=== Begin Enclosure ===

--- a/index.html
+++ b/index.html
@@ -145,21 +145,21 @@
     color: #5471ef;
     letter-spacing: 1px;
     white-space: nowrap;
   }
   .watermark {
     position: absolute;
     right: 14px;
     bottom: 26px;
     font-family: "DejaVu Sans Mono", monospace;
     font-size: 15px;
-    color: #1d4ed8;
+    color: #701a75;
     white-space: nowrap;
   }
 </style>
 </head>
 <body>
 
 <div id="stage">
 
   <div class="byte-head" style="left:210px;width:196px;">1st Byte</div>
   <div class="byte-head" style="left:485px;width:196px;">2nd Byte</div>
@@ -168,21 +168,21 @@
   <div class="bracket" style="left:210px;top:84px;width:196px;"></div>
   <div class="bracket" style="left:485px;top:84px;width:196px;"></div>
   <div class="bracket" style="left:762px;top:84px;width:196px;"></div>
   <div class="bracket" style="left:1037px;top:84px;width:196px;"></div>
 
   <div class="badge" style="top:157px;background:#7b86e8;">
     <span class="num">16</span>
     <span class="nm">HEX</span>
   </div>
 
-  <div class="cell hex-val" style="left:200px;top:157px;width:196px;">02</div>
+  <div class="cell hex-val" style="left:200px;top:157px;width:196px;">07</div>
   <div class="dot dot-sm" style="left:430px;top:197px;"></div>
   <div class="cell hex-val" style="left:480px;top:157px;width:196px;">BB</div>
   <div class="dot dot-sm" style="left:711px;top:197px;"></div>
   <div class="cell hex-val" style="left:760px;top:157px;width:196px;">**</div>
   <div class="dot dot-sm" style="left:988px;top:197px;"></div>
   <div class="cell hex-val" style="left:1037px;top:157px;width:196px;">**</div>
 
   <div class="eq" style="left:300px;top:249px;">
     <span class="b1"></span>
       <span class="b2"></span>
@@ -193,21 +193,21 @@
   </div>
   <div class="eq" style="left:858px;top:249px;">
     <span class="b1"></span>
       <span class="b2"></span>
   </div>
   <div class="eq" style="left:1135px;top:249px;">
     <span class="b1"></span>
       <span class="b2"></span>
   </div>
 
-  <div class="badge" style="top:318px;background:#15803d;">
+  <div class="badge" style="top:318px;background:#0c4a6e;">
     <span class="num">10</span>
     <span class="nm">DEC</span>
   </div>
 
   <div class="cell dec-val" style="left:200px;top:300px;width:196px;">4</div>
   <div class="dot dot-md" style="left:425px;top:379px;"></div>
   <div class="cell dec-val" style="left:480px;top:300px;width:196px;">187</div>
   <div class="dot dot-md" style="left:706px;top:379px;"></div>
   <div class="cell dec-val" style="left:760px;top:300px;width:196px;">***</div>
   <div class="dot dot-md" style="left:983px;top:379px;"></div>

=== End Enclosure ===
=== Begin Enclosure ===

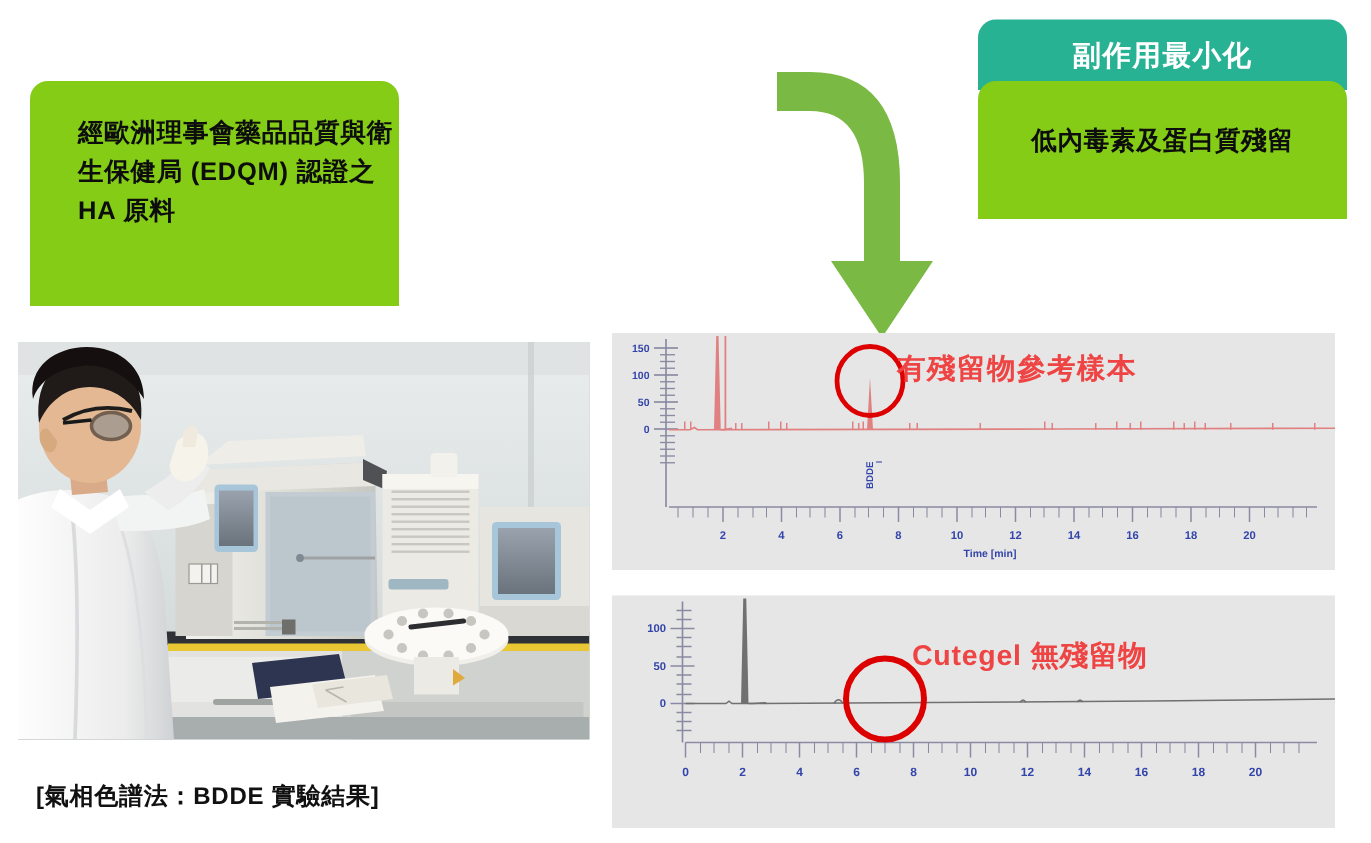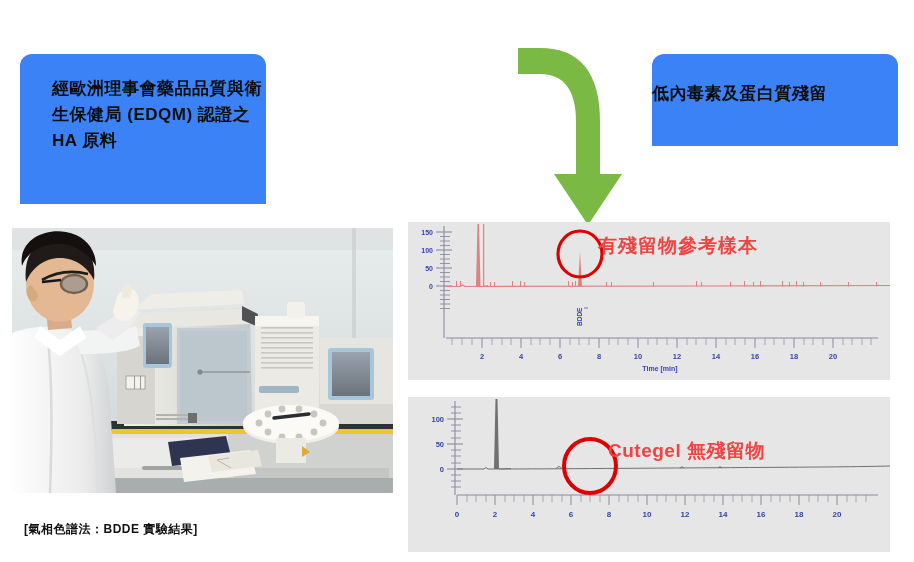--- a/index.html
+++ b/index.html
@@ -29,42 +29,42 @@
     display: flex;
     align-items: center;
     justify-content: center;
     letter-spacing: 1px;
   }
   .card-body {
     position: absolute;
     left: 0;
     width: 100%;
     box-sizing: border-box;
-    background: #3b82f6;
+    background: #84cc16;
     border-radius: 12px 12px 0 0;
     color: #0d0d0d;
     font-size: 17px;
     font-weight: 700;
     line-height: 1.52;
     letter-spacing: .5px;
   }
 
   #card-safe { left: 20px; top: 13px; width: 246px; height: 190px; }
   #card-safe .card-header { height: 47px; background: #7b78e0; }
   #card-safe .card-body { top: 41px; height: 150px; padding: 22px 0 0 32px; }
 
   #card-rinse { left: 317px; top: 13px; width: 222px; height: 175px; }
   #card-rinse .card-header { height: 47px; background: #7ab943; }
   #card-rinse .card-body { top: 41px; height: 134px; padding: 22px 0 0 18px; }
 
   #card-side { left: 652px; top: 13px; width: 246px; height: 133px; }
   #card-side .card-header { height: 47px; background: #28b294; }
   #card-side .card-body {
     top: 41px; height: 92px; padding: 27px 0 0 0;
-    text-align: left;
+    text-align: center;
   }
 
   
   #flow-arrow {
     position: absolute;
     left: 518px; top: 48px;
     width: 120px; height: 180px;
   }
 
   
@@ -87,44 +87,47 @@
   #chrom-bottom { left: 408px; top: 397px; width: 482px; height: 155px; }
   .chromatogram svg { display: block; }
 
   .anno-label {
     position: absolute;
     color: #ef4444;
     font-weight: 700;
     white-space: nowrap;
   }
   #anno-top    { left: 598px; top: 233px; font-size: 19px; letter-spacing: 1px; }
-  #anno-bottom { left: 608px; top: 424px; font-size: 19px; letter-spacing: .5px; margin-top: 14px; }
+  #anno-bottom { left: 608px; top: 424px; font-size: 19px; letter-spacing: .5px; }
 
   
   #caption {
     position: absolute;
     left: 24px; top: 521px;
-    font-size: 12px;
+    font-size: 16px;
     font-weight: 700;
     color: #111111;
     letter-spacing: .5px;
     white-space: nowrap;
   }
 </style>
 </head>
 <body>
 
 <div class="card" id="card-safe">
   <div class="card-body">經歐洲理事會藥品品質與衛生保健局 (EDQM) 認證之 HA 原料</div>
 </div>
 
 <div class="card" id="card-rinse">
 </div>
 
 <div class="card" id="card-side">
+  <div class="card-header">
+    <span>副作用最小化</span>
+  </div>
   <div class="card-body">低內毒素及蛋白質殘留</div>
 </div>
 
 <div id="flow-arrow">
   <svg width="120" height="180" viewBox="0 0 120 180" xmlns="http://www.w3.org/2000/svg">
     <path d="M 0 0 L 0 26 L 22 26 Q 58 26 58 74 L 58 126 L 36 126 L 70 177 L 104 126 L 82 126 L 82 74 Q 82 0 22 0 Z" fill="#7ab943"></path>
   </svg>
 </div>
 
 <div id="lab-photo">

=== End Enclosure ===

Filter the entries and copy out every line with the word "badge".

#### SOLUTION
   <div class="badge" style="top:157px;background:#7b86e8;">
-  <div class="badge" style="top:318px;background:#15803d;">
+  <div class="badge" style="top:318px;background:#0c4a6e;">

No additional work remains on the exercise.